September is where the direction differs.  In years where the incumbent wins, the market has historically continued to rise from here.  However, the market started to move lower around this point when the incumbent loses.  Below is a chart from Ned Davis and T. Rose Price illustrating this trend.

This is just an interesting market stat to keep in mind as we head into the fall.  Still, there’s no telling what will happen in this unprecedented period where the Fed lurks in the background with their printing presses ready. 


Next Week

Next week looks to be a busy one, even though the markets are closed on Monday.  We will get several new economic reports for the month just ended.  Of the notable releases, there will be info on the strength of the manufacturing and service sectors, plus the all-important employment report. 

The week will also be a busy one for data from Europe.  There will be a meeting of the European Central Bank (or ECB, which is basically the European version of our Fed), where the bailouts will likely be the main topic.  Many are looking for new bond buying programs, similar to the actions taken by our Fed. 

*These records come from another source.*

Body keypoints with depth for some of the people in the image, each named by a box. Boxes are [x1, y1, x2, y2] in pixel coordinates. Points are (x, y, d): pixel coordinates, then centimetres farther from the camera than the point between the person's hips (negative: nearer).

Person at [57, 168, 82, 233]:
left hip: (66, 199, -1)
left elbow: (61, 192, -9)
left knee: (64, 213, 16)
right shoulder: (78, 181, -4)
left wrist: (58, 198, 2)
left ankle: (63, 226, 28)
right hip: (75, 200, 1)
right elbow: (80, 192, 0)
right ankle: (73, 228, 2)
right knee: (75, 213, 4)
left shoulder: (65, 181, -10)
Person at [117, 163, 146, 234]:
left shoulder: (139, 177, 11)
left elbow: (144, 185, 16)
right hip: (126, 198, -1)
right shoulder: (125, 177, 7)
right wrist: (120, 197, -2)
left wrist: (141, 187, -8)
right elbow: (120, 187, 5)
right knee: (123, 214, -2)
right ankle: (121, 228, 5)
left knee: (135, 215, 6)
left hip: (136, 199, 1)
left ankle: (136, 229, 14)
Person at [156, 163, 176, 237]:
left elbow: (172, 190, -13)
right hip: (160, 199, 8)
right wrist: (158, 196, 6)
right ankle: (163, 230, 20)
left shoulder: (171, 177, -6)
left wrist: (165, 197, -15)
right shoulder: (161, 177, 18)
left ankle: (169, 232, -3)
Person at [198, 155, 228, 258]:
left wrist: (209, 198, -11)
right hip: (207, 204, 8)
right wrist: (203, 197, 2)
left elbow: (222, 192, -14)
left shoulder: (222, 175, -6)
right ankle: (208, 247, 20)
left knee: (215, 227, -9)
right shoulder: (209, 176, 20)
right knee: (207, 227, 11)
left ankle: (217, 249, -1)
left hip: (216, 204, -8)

However, not everyone is on board.  The German court will be ruling on the constitutionality of a bailout in the following week, so the ECB meeting will probably be unlikely to make any major announcements before that outcome is known. 


Investment Strategy


It is difficult to have strong convictions either way here as the unpredictable nature of the Fed’s central planning and the European debt responses have the most impact on the market.  The focus on the election should increase and as we see in the chart above, the market can take a very different path depending on the outcome. 

We still lean towards the cautious side, especially heading into September, which is historically the worst month for market performance.  Expectations of Fed (and ECB) stimulus have buoyed the markets to this point and will continue to hang on every word from these organizations.  Agility remains important.  

If we were to get a buying opportunity, we still like large cap higher-quality and dividend paying stocks.  Smaller and little-known stocks with low correlation to the market (and Europe) are also promising.  There is always the opportunity to find an undervalued individual stock at any time, as well. 

We like gold for the long term, as it will do well with debt problems, further bailouts, and stimulus programs.  The rise this week decreased our chances of adding to our position (and we aren’t looking to sell), but we would add if prices move much lower from here.   

We like other commodities for the long term but fear a slowdown in China and the other BRIC countries (Brazil, Russia, and India), will result in lower prices in the short term. 

Although Treasury bond yields have moved higher recently, they are still near historic lows (so prices are near historic highs).  A short position (bet on a decline in price) only provides a nice hedge here and we believe the potential for profit is low at this time. 

On the bond theme, we think TIPs are important as we still expect inflation to increase. Municipal bonds also work and there are some nice yielding bonds out there now (try to avoid muni funds and buy the actual bond if possible), though our concern has increased as the pace of distressed municipalities is increasing.  Additionally, higher taxes from the health care law will increase the attractiveness of these bonds in the future. 

Finally, in international stocks, we favor developed international markets as opposed to emerging.

These day-to-day and week-to-week fluctuations have little impact on positions we intend to hold for several years or longer.  Our short and medium term investments are the only positions affected by these daily and weekly fluctuations. 


This commentary is for informational purposes and is not investment advice, an indicator of future performance, a solicitation, an offer to buy or sell, or a recommendation for any security. It should not be used as a primary basis for making investment decisions. Consider your own financial circumstances and goals carefully before investing. Past performance cannot guarantee results.